Perfectionist? Feeling shame? A little self-compassion helps.
"where perfectionism exists, shame is always lurking" - Brené Brown
Exactly! My clients talk about the barrier of perfectionism and I certainly see it in myself. Maybe you want to try something new: writing a blog, a new career path, rock climbing. Perhaps you feel like you want to push through to the next level on something but you worry that you'll fail, worry that you can't control the outcome. So you stay stuck where you are, even though you'd like to make some positive changes.
The Role of Shame
The point is that perfectionism has shown up on the scene once again. We can look at perfectionism as behaviors and thoughts that can sometimes be helpful but often are harmful. Certainly attention to detail, careful planning, and other perfectionistic tendencies often lead to better outcomes. But when these tendencies stop us from trying out new behaviors or living our life according to our values, it becomes a problem.
Often it is easy to notice feelings of anxiety around these perfectionist thoughts.
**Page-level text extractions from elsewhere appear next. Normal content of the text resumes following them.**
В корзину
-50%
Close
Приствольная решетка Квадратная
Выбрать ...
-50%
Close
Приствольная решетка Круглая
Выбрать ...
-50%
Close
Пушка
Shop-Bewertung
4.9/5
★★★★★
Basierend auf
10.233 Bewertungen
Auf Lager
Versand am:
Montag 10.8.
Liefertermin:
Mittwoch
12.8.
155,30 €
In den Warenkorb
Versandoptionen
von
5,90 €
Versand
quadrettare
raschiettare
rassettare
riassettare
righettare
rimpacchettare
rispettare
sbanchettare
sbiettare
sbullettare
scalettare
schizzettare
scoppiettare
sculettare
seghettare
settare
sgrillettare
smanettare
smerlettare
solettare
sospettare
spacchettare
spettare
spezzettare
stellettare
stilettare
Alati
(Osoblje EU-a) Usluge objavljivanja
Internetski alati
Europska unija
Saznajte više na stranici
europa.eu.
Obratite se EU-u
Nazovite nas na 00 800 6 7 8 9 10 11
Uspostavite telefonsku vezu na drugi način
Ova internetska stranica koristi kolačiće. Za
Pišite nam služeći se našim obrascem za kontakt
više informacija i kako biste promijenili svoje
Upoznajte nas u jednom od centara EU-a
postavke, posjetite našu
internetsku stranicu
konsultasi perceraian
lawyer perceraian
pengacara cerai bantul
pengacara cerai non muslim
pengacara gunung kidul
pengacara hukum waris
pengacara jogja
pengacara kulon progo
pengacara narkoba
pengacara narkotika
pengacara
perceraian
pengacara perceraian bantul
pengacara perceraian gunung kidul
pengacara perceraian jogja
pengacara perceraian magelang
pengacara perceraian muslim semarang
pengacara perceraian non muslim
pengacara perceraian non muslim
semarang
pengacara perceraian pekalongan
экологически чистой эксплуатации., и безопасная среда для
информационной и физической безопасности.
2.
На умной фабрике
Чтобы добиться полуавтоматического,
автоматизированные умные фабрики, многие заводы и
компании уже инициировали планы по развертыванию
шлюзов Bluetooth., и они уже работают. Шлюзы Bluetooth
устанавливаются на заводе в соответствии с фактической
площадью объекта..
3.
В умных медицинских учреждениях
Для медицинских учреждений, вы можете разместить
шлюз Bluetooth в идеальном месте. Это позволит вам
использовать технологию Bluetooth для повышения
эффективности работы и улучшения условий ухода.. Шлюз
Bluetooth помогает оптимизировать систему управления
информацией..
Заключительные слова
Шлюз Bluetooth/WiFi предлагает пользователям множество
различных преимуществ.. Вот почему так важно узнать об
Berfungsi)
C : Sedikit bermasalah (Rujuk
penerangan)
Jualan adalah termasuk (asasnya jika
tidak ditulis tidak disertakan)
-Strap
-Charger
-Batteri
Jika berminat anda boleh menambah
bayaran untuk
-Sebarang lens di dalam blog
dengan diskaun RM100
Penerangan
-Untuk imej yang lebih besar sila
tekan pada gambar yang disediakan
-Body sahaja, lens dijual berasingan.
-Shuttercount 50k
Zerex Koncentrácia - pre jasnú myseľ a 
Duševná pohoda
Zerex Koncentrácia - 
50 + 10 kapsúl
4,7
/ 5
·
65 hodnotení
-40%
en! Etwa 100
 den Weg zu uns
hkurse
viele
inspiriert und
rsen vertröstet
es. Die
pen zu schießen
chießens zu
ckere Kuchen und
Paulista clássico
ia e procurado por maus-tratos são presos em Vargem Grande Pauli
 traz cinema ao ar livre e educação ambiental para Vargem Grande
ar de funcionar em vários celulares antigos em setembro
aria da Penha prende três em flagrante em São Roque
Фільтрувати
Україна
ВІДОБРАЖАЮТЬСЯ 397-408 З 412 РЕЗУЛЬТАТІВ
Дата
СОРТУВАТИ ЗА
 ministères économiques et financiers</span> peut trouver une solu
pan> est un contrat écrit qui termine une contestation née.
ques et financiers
Anxiety about being able to control the outcome, anxiety about failing, anxiety about what others will think of you. What Brené Brown points out is that underneath all of these is the feeling of shame. It is a great insight to consider. Ultimately we may not try out something new because we are fearful of feeling shame, fearful that others will shame us. Noticing the feeling of shame and its presence in our lives can help us to reconsider and reexamine the perfectionistic thoughts and behaviors that really are self-limiting.
The Self-Compassion Test
Interestingly, I notice that if we try the self-compassion test on this we often find things a little easier. We feel less shame and therefore, less perfectionistic. Let's say a friend told you that she just started her own business. She describes all of her failures along the way, but ultimately, her business is up and running, even though she had lots of detours. You are genuinely proud of her and congratulate her. What a great accomplishment! Even though she couldn't control the outcome, even though she didn't quite meet the goals she envisioned, you see the amazing things she has done. With others, we often find it quite easy to forgive mistakes and detours and focus on the accomplishment, even if things didn't go quite as planned.
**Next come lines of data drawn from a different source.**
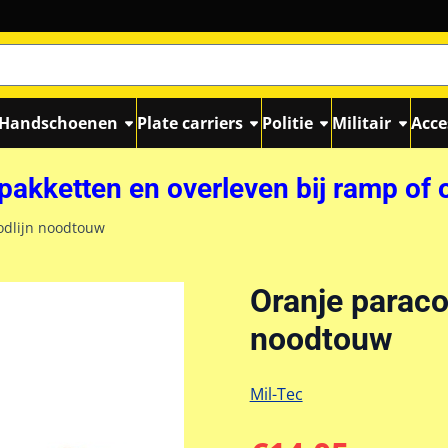
Handschoenen
Plate carriers
Politie
Militair
Acce
akketten en overleven bij ramp of 
odlijn noodtouw
Oranje paraco
noodtouw
Mil-Tec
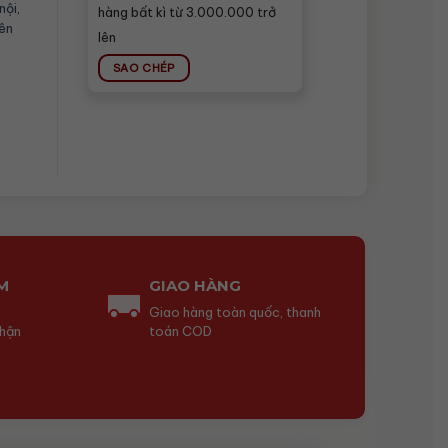
nội
,
hàng bất kì từ 3.000.000 trở
ên
lên
SAO CHÉP
M
GIAO HÀNG
Giao hàng toàn quốc, thanh
nhận
toán COD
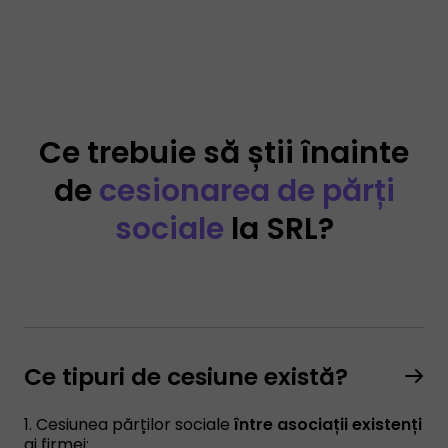
Ce trebuie să știi înainte
de
cesionarea de părți
sociale
la SRL?
Ce tipuri de cesiune există?
1. Cesiunea părților sociale
între asociații existenți
ai firmei:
It is often different for ourselves, isn't it? The agony we put ourselves through because we didn't accomplish exactly what we set out to do, exactly according to plan. We find ourselves not really celebrating our accomplishment and instead focus on the mistakes we made along the way. Even worse - we do this in our planning stages and often decide it is just too risky to try anything at all. Lurking underneath is often the feeling of shame - I am ashamed of my (potential) failures and mistakes. That is the test: can you find the same compassion for yourself that you can find for others?
Try Being Compassionate with Yourself
Next time you're getting ready to move forward with a new project, new idea, etc. and you start punishing yourself for the mistakes you've made or become fearful of moving forward, try this:
- Notice the feelings that come up. Perhaps you notice anxiety. Maybe some feeling of shame. Try being open to these feelings, leaning into them a bit even, if you are able. Sometimes it is helpful to notice how it feels in your body. If it is overwhelming, don't forgot to take a breath.
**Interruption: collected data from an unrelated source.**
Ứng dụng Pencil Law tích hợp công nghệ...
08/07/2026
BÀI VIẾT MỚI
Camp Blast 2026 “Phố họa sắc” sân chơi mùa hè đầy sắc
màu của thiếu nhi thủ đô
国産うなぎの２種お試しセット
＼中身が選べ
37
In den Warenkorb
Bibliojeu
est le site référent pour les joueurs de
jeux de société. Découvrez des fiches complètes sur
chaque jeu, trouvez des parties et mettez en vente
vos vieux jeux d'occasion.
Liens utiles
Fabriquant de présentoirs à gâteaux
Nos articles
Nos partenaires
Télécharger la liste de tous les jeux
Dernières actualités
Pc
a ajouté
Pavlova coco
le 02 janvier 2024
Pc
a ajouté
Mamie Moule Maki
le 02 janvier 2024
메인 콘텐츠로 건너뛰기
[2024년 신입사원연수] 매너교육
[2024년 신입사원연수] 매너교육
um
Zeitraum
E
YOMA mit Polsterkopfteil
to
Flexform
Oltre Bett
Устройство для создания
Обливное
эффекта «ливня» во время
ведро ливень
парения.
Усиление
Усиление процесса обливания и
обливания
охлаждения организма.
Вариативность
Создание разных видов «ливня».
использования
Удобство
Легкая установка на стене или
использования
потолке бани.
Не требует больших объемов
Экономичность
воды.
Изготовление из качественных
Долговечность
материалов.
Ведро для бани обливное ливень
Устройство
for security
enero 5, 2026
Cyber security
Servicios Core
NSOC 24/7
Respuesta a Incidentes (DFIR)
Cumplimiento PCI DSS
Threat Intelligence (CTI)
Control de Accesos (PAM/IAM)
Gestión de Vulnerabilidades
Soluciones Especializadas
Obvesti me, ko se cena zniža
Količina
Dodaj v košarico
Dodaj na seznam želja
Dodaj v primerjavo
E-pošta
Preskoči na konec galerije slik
- Switch the storyteller. Try imaging that instead of you talking about your project, idea, behavior, accomplishment, it is a loved one telling the story - someone you really care about. Notice the feelings that arise. Do you find yourself more open to mistakes, the possibility of failure, things not going as planned? Do you notice feelings of compassion and love toward this person, rather than shame and anxiety?
- Switch the storyteller again. Holding the mindset of your loved one, can you try focusing this same compassion on yourself? Imagine offering yourself the same compassion that you offered to your loved one as you think through what you are trying to do. Notice what kind of feelings come up for you and be open to them if you can. Do you notice any shifts? Do feelings of shame perhaps shift to something else?